A research team from the University of St Andrews and the University of Cologne has developed a brand new wireless light source that may at some point make it possible to ‘illuminate’ the human body from the within. Such light sources could enable novel, minimally invasive means to treat and higher understand diseases that today require the implantation of bulky devices. The study was published under the title ‘Wireless Magnetoelectrically Powered Organic Light-Emitting Diodes’ in Science Advances.
The brand new approach presented by the scientists from Germany and Scotland is predicated on the combination of organic light-emitting diodes (OLEDs) on ‘acoustic antennas’. Acoustic antennas are currently being explored for various applications corresponding to the detection of low magnetic fields. As a significant advantage over electric antennas, acoustic antennas may be designed to be much smaller. OLEDs are commonly present in modern smartphones and high-end televisions and consist of thin layers of organic materials that may be applied to almost any surface. Of their work, the researchers exploit this property to deposit OLEDs directly onto the acoustic antenna, thus merging the unique properties of each platforms right into a single extremely compact device. In this fashion, the acoustic antennas function substrate and power source for the custom-developed OLED. They convert energy from a magnetic field right into a mechanical oscillation and subsequently into an electrical current by the use of an effect often known as the composite magnetoelectric effect.
The brand new devices operate at sub-megahertz frequencies, a frequency range used for instance for submarine communication, as electromagnetic fields at this frequency are only weakly absorbed by water.
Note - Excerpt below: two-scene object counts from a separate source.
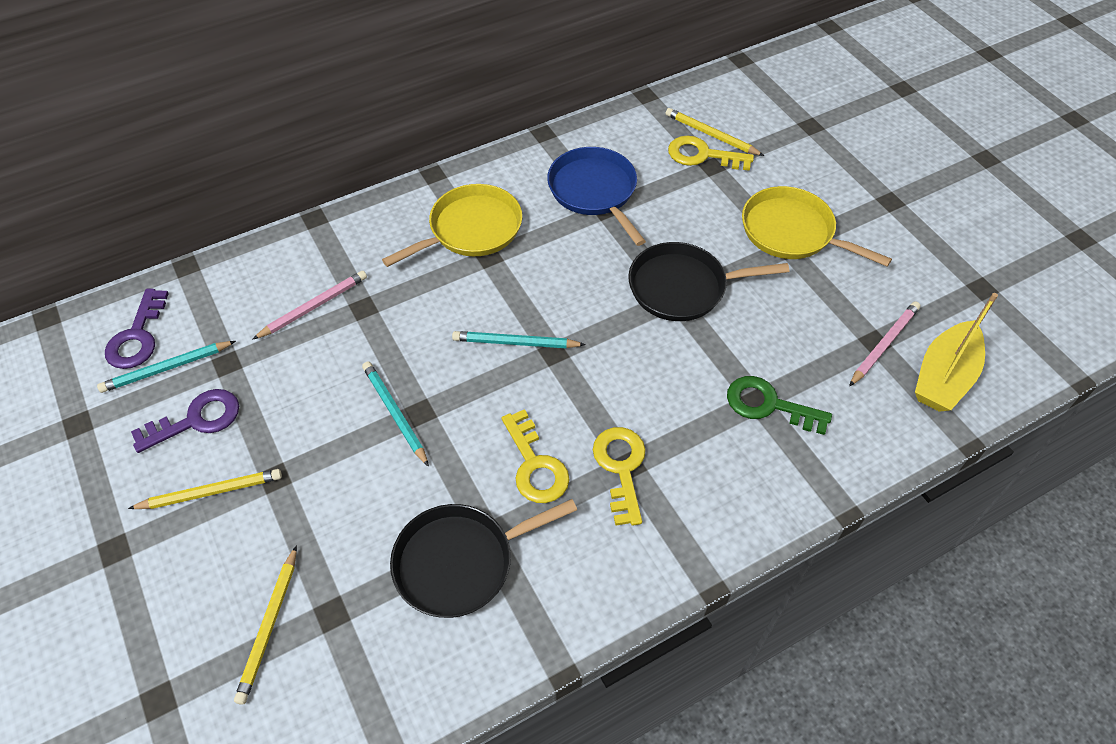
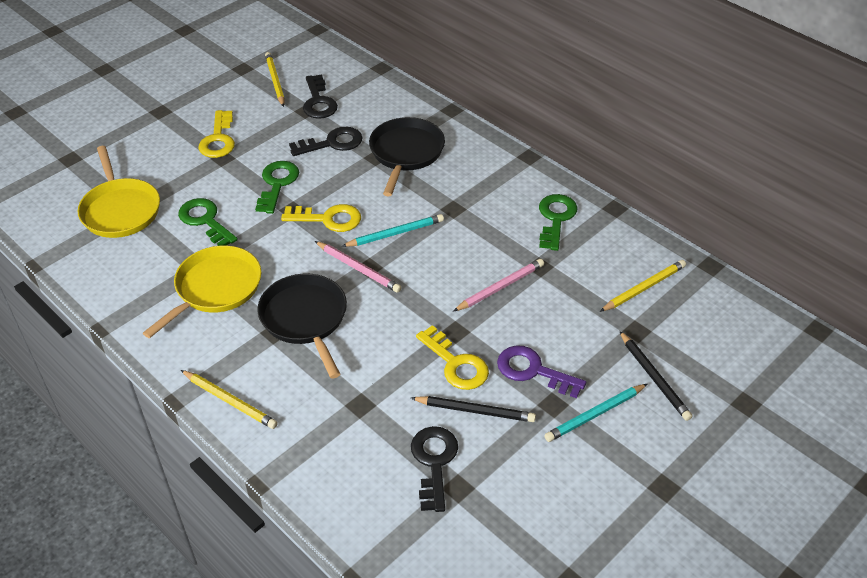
black key: none = 0 -> [289,127,363,156] [303,75,338,119] [411,426,458,512] = 3
black pencil: none = 0 -> [411,396,536,422] [620,331,693,421] = 2
blue pan: [547,147,646,246] = 1 -> none = 0
green key: [727,376,832,435] = 1 -> [178,198,238,246] [255,161,299,214] [539,194,578,251] = 3
purple key: [105,289,169,369] [131,389,239,453] = 2 -> [497,345,586,398] = 1
turquoise pencil: [97,341,236,393] [362,361,429,467] [452,331,586,348] = 3 -> [342,214,444,247] [544,384,647,442] = 2
yellow boat: [915,293,998,412] = 1 -> none = 0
Nonetheless, unlike in submarines, the intended application in biomedicine requires a small device to be able to avoid a negative impact on the tissue.
Lately, optical stimulation techniques have emerged as a promising alternative to electrical stimulation because they may be more cell selective and even enable the stimulation of individual cells. Such techniques have already shown promising ends in early clinical trials, for example, to treat an otherwise untreatable eye disease.
“Our novel wireless light source combines minimal device size, low operation frequency and optical stimulation,” said Humboldt Professor Dr Malte Gather, head of the Humboldt Centre for Nano- and Biophotonics on the Department of Chemistry of the University of Cologne’s Faculty of Mathematics and Natural Sciences. “Many emerging applications require multiple sites to be stimulated independently, which is why modern brain stimulators often incorporate numerous electrodes. Within the case of our wireless light sources, the devices may be independently controlled and operated without the necessity of additional and potentially bulky electronics.”
This is feasible since the operation frequencies of various acoustic antennas may be tuned to different values. In the long run, this might allow for the person control of multiple stimulators in several parts of the body, for instance to treat tremor within the late stages of Parkinson’s disease. As a next step, the researchers aim to further reduce the dimensions of their wireless OLEDs and to check their technology in an animal model.